Поздно ночью, когда в больнице наступила глубокая тишина и почти все уже спали, Сергей Тарасович бодрствовал, читал деловые бумаги, принесенные накануне Водниковым, долго что-то писал. Как только закрывал глаза, в голове всплывали воспоминания, клубились, как пар над кипящим котлом. Прошлое как-то причудливо перемежалось с настоящим, почему-то сегодня чаще, чем прежде, вспоминал о своем друге Никифоре Шкуратове, о его семье, сравнивал шкуратовскую семью со своей.

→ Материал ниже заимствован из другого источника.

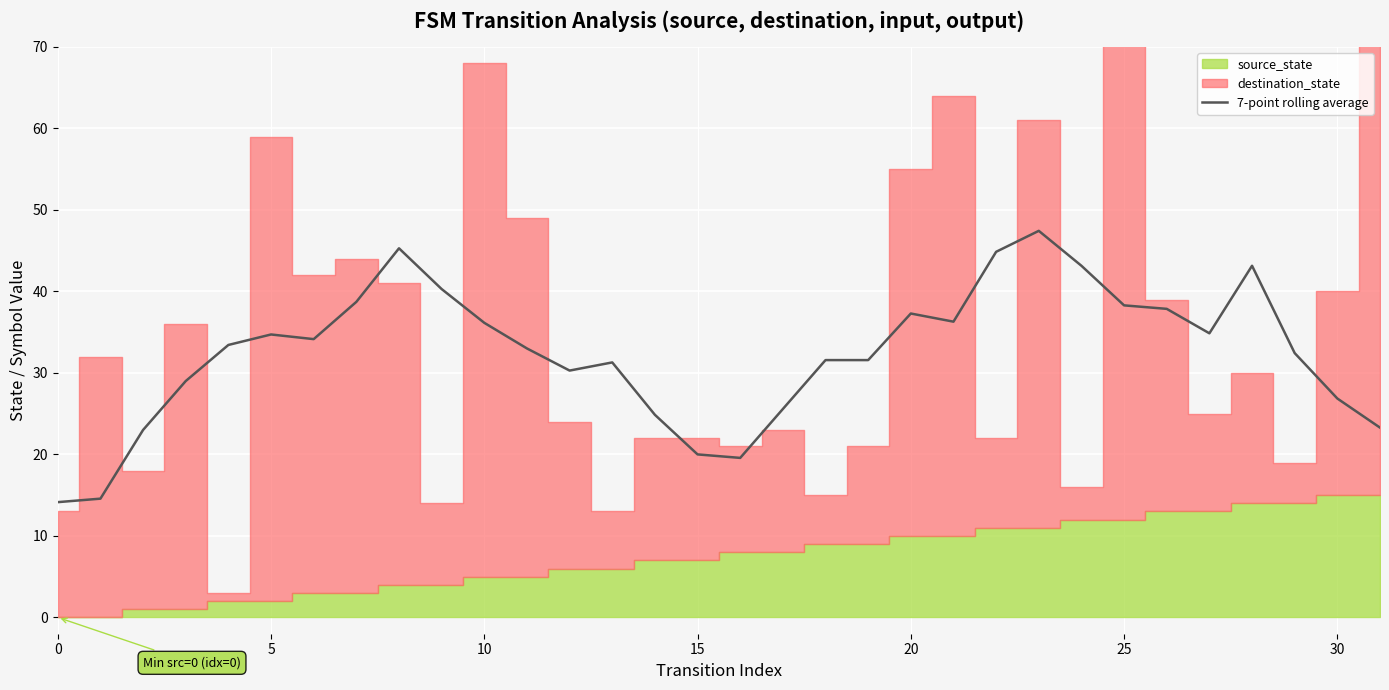

The 7-point rolling average series shows 37.3 at 20. True or false?

True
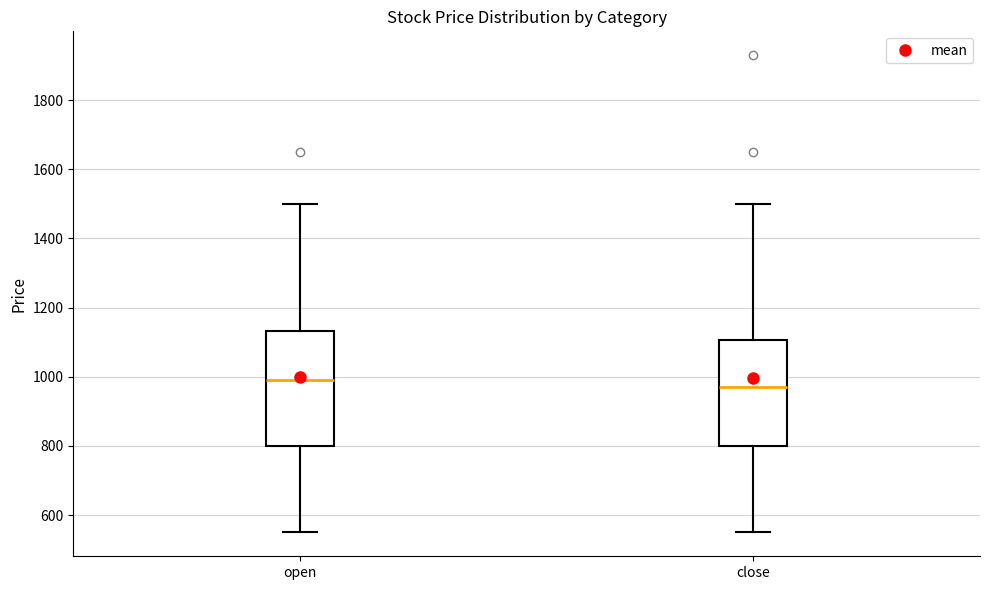

Where does the median line of the box for open sit on the y-axis? The values are not printed on the chart, so give them approximately, as read against the axis.

1000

«У Никифора и Марии, — думал он, — хорошо сложилась судьба. Все дети выросли в родном доме, все прикипели к заводу, к отцовскому делу. Как ни кинь, а получается, что и старший сын Андрей вышел в инженеры, стал начальником цеха, и младший, Николай, заводским хлебом кормится. Хоть и покуролесил, побродил, как молодой хмель, а все же накрепко пришвартовался к шкуратовскому берегу. Сначала парень чуть было не подался в железнодорожники, на флоте служил, далеко странствовал, а все же никуда не ушел от родного завода. Теперь вот самый раз закрепить его на якоре, вернуть в электросварщики, поручить настоящее, самостоятельное дело. Таким орлом вырастет, всему заводу честь и слава. Только вот с любовью у него, говорят, большая закавыка получилась. Никифор рассказывал, будто в замужнюю влюбился. Хоть бери ремень да учи шалопая уму-разуму, чтобы не позорил рабочего звания. Да разве справишься с ним, вон какой вымахал, богатырь Илья Муромец! Правда, еще молодой, может, выправится, сгладится. Да и то сказать, а если настоящая любовь? Не так-то просто с ней справиться, хоть он и Шкуратов. Ни буря, ни ветер его не валят, а любовь может и пошатнуть. Да я думаю, Николай все выдержит — крепкая порода, нашей заводской закалки. И дочка Шкуратовых, Оля, и сноха Катерина не миновали нашей заводской проходной, все одной стаей летят. А с моими детьми вышло все по-другому. Великая загадка — жизнь человеческая, многое складывается в ней неожиданно, и, будь ты хоть каким мудрецом, заранее не узнаешь».